Text:
***

# Clarion DRX 9175L Manual or specs?



## StockA4 (Aug 26, 2011)

Hello, I'm hoping someone out there can tell me a little bit about this deck. Or do one better and point me towards a manual. Thanks for any help.


----------



## StockA4 (Aug 26, 2011)

Does anyone have any information on this? Other than the fact that it's a 6 volt dead-head.


----------



## smgreen20 (Oct 13, 2006)

Sorry, but your fact is wrong it's a 2v dead head. Built-in RDS, optional DSP/TV/CD changer controller. Pacparts.com might have a manual still. I miss mine. It was stolen back in 98. If you ever wish to sell it,lmk. I'm a clarion collector.


----------



## StockA4 (Aug 26, 2011)

smgreen20 said:


> Sorry, but your fact is wrong it's a 2v dead head. Built-in RDS, optional DSP/TV/CD changer controller. Pacparts.com might have a manual still. I miss mine. It was stolen back in 98. If you ever wish to sell it,lmk. I'm a clarion collector.


How dare you dispute my fact! I'm totally kidding. I was only going off of what one of the distributors told me. I did check Pacparts (I think that's the name) and they didn't seem to have a manual that went back that far.

Can you tell me some more of the features of this deck? Like does it have a crossover, etc. I picked this up with a CDC635, and while there is the obvious changer plug, there is another plug (8 pin) that I'm not familiar with. Maybe that's for the tv?

Thanks for the info, by the way.


----------



## Melodic Acoustic (Oct 10, 2005)

Man i loved this deck back in the day. The 8 pin plug is more then likely for the DSP controls. No built in crossover.


----------



## StockA4 (Aug 26, 2011)

Thank you AP, and thanks to SMgreen20 who gave me some info on this deck last night. I can't come up with a manual but I'm pretty satisfied with the info I have now.

If I had another car this deck woud probably go into it. But I already have two Eclipse high voltage dead heads that I'm very happy with.

Thanks again guys!


----------

***

Data records:
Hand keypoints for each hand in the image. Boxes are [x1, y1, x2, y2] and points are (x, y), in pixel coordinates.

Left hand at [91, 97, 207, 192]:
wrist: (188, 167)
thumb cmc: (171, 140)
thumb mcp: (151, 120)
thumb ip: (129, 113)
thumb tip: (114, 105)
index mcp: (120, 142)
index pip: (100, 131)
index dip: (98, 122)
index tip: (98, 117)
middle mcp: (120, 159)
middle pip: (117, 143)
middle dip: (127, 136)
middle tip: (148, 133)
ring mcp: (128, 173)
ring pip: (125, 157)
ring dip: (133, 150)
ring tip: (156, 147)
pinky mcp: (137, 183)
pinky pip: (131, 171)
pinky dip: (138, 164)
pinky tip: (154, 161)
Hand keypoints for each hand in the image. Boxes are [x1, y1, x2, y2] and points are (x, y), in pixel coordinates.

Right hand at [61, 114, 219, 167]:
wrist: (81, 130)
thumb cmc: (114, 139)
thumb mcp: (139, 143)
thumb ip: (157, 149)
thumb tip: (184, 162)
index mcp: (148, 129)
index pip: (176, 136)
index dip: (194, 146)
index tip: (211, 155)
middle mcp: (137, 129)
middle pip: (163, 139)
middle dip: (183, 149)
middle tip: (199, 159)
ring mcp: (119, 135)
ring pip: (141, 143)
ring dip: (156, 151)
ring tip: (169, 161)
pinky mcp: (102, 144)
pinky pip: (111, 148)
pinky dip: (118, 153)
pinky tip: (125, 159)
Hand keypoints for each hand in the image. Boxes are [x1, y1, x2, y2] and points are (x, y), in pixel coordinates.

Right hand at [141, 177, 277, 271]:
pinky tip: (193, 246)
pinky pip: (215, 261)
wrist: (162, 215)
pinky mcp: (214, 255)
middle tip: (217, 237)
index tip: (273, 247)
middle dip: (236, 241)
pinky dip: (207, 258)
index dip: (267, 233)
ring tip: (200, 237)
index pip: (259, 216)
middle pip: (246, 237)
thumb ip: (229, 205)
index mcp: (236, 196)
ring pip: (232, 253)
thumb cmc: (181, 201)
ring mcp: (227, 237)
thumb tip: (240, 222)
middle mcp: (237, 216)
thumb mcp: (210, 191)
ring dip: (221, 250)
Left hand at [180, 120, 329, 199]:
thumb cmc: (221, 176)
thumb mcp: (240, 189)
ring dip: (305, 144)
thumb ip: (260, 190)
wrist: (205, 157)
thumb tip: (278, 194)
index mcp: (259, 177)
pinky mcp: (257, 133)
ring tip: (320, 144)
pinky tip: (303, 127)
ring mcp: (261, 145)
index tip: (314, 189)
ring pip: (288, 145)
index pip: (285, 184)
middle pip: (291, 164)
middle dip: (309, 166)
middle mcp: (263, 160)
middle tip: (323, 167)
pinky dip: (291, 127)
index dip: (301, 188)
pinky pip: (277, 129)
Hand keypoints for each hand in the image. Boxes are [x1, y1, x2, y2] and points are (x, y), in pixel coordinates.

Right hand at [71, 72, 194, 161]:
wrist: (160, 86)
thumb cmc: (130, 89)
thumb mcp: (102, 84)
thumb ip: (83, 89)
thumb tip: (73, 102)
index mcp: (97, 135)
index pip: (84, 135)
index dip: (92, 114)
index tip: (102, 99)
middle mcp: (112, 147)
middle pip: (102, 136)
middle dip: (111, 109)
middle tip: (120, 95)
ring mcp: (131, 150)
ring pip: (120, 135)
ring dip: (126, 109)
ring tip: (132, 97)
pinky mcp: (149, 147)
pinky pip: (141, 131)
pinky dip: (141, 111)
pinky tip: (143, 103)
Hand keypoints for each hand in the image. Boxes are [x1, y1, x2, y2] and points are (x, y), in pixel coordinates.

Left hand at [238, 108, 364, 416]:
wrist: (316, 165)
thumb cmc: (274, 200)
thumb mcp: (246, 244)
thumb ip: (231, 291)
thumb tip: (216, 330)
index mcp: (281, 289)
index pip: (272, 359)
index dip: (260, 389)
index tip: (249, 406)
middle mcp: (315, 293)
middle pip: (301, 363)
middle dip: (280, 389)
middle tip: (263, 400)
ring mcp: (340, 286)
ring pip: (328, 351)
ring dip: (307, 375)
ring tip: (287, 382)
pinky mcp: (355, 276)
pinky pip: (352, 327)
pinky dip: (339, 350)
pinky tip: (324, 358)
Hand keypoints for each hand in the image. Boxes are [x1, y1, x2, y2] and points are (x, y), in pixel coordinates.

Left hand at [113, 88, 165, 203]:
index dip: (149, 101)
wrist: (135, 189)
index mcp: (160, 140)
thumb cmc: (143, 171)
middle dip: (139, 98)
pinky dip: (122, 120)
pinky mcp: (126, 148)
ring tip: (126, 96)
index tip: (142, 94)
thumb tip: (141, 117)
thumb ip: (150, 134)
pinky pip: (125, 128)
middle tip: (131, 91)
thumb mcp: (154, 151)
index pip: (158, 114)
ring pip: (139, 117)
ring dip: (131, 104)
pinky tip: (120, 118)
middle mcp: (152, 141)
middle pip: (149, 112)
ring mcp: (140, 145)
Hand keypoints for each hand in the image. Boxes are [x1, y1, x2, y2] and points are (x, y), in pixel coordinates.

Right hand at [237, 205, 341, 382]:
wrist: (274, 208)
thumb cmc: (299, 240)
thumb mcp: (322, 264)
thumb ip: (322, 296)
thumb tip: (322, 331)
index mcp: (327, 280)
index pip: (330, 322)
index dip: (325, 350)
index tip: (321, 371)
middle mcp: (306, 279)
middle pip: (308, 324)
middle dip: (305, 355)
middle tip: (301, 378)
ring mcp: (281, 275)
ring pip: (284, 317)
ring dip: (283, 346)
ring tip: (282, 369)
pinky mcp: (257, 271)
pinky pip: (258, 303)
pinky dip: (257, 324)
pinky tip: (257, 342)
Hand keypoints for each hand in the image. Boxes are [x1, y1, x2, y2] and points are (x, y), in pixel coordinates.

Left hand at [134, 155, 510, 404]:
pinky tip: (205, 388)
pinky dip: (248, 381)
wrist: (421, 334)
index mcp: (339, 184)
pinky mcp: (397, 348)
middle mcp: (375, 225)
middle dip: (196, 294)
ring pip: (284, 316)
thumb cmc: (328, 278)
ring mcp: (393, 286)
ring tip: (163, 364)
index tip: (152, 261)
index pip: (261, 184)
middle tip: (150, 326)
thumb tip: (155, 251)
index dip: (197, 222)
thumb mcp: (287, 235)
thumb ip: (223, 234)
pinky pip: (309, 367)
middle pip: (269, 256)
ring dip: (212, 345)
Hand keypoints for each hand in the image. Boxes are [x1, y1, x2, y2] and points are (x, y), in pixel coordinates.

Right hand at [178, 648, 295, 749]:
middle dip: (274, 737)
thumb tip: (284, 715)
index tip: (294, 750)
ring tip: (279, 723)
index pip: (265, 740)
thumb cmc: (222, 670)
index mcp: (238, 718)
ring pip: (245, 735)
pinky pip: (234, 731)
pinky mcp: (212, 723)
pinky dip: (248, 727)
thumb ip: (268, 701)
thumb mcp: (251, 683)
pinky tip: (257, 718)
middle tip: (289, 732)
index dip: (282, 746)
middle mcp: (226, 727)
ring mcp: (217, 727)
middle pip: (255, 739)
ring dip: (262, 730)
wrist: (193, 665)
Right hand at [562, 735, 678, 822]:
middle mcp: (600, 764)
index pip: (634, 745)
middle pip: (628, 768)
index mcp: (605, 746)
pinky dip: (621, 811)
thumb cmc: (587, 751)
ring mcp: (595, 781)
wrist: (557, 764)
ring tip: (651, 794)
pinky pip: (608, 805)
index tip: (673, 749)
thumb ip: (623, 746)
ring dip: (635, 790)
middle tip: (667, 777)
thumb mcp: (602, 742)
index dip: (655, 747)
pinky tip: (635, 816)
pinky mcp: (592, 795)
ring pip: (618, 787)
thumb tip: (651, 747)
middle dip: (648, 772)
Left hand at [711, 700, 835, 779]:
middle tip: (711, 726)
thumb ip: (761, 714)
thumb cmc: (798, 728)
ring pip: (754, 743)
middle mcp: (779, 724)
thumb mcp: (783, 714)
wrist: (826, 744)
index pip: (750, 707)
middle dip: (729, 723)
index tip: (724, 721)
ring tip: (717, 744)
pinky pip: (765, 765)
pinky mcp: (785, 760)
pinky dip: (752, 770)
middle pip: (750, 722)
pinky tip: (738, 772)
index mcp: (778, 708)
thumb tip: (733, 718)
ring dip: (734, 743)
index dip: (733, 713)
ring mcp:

***

What to produce:
In the Clarion deck thread, rewrite everything from "Can you tell" down to "(Oct 10, 2005)", substituting "equalizer" for "crossover".

Output for this task:
Can you tell me some more of the features of this deck? Like does it have a equalizer, etc. I picked this up with a CDC635, and while there is the obvious changer plug, there is another plug (8 pin) that I'm not familiar with. Maybe that's for the tv?

Thanks for the info, by the way.


----------



## Melodic Acoustic (Oct 10, 2005)